▶ **Raw data**
-.-.-
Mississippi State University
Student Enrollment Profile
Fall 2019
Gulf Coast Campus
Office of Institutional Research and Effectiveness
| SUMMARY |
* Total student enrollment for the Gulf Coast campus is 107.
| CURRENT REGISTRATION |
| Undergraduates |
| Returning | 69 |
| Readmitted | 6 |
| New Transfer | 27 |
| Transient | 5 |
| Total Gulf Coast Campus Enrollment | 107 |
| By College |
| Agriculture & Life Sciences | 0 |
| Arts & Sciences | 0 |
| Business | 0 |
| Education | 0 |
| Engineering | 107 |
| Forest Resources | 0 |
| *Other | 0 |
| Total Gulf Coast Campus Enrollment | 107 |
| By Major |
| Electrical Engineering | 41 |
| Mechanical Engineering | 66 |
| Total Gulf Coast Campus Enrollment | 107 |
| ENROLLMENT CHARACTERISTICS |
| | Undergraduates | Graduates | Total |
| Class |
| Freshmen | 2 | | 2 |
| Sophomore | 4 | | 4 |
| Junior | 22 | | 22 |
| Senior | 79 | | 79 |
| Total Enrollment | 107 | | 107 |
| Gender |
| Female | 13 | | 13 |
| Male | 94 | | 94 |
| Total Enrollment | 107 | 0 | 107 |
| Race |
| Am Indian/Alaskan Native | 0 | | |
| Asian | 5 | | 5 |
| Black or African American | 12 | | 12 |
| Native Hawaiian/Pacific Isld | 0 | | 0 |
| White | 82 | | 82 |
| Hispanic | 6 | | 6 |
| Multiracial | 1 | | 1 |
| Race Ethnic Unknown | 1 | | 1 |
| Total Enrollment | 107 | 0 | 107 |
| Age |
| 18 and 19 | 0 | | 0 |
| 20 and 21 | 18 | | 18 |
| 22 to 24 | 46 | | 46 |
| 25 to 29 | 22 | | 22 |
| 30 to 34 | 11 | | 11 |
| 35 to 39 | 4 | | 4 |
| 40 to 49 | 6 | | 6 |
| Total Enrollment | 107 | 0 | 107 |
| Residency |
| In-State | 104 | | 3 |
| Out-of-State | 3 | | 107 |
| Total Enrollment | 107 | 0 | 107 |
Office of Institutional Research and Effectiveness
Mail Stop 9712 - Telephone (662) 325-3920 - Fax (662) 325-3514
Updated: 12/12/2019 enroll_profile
-.-.-
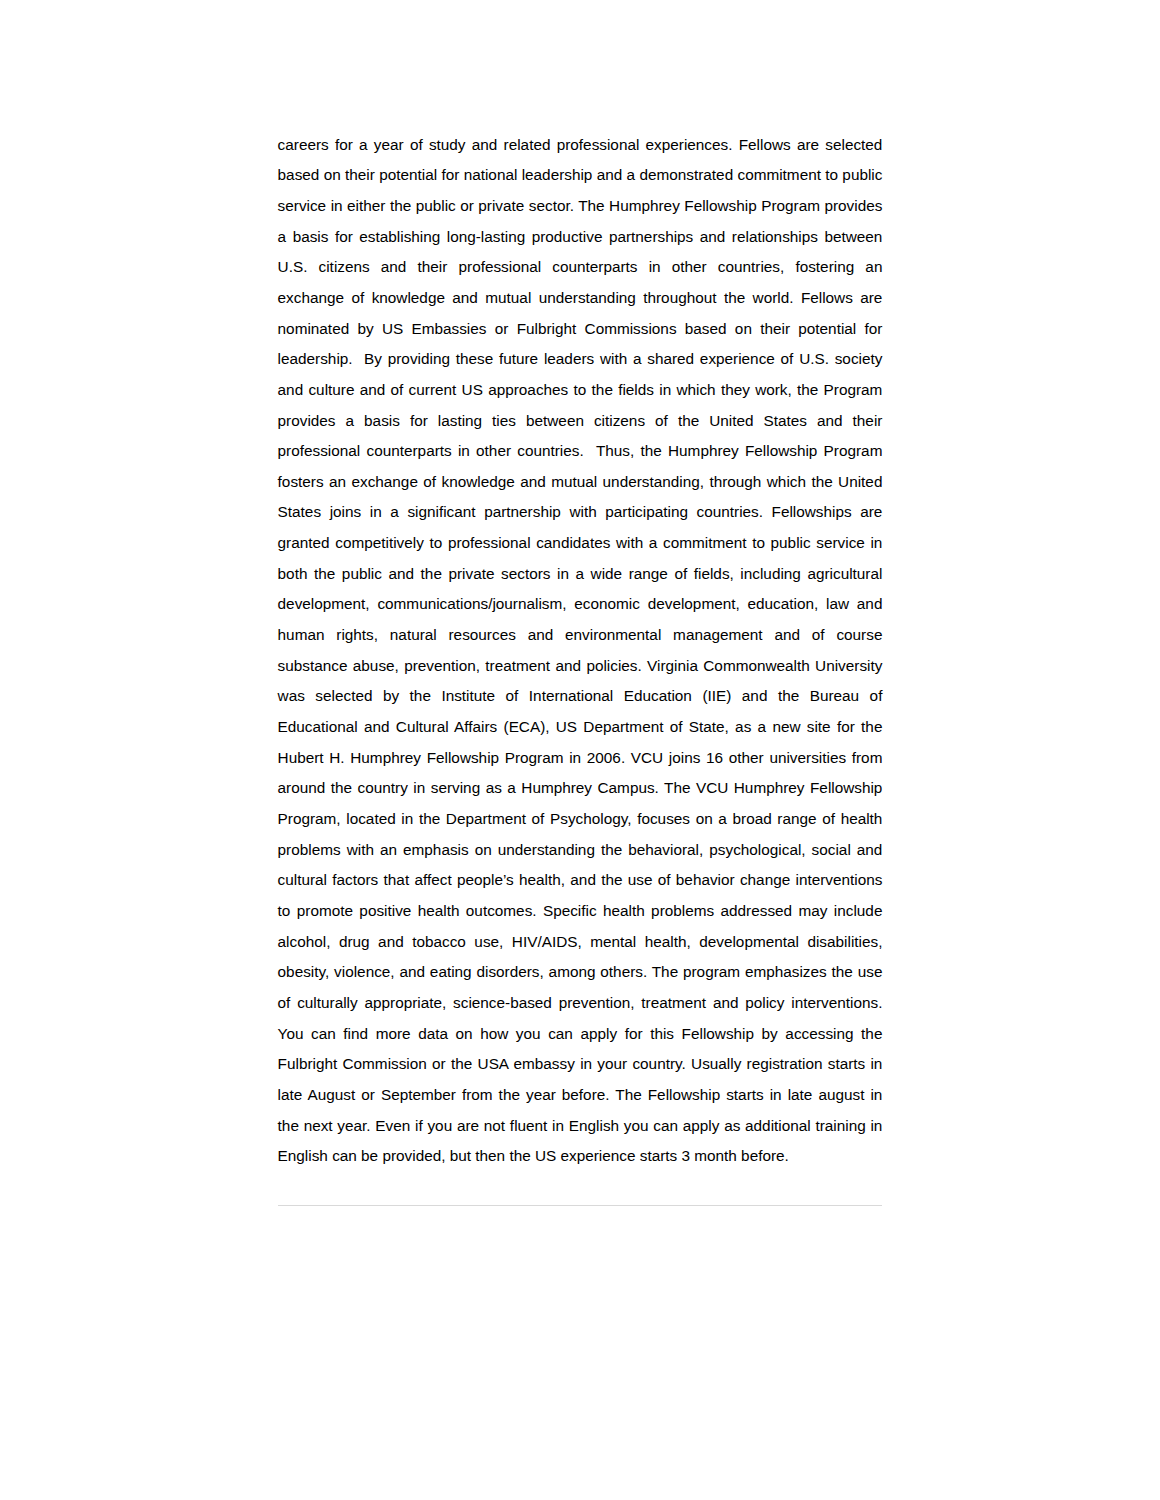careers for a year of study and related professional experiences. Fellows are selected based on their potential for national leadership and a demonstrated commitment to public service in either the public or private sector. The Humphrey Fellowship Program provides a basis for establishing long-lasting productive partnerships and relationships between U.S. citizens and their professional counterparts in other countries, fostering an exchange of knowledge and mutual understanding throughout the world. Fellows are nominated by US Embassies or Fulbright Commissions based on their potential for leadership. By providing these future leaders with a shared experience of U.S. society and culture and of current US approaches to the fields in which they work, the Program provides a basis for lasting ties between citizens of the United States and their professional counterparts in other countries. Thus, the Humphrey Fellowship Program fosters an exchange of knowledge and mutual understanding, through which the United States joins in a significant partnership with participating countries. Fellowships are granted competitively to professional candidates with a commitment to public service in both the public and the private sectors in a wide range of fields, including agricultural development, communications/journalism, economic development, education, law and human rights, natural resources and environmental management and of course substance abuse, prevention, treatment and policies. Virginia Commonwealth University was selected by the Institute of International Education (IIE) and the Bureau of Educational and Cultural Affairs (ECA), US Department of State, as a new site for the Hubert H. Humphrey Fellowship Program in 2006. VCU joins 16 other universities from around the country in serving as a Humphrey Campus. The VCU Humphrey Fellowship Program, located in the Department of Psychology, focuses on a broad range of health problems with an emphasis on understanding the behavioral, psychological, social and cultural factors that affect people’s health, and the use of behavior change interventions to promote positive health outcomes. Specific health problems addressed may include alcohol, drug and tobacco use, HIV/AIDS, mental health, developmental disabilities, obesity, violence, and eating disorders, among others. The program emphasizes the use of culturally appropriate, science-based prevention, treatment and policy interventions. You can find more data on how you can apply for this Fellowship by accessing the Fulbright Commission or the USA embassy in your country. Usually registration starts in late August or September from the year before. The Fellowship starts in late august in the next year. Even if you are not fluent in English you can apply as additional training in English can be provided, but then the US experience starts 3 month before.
-.-.-
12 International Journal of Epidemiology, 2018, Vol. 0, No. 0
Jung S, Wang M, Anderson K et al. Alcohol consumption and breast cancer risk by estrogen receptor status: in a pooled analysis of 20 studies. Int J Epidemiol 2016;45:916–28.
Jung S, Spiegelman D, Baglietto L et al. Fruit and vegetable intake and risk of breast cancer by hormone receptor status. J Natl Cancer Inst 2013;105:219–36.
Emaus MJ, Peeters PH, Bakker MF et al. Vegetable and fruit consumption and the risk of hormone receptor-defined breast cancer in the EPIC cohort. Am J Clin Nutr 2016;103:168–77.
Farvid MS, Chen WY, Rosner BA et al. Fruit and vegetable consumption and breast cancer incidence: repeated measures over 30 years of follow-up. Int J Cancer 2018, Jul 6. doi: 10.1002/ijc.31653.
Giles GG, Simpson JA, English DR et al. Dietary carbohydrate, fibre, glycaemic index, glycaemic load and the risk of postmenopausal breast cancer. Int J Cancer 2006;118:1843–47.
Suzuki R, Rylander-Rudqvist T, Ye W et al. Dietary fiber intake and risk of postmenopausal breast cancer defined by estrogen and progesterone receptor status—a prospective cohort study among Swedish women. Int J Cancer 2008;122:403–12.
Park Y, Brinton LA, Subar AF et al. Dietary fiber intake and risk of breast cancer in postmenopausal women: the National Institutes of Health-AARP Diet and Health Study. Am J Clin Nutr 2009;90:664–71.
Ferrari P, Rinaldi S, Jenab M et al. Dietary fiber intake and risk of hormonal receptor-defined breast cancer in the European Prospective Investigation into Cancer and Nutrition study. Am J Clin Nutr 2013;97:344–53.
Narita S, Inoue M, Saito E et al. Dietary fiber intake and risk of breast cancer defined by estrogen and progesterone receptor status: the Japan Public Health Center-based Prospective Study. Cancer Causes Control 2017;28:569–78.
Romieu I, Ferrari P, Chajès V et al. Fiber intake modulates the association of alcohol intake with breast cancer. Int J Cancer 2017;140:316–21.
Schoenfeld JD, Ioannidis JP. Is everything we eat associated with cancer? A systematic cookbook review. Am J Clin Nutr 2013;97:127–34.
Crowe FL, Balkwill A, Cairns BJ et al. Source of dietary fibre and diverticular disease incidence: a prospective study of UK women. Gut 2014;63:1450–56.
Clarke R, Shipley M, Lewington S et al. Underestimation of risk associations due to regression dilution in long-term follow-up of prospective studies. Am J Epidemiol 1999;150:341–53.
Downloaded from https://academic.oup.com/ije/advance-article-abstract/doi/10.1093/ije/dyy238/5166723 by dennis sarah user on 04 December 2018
-.-.-
Look through the material above for "incidence" and copy the lines that have it.

▶ **Result of this exercise**
Farvid MS, Chen WY, Rosner BA et al. Fruit and vegetable consumption and breast cancer incidence: repeated measures over 30 years of follow-up. Int J Cancer 2018, Jul 6. doi: 10.1002/ijc.31653.
Crowe FL, Balkwill A, Cairns BJ et al. Source of dietary fibre and diverticular disease incidence: a prospective study of UK women. Gut 2014;63:1450–56.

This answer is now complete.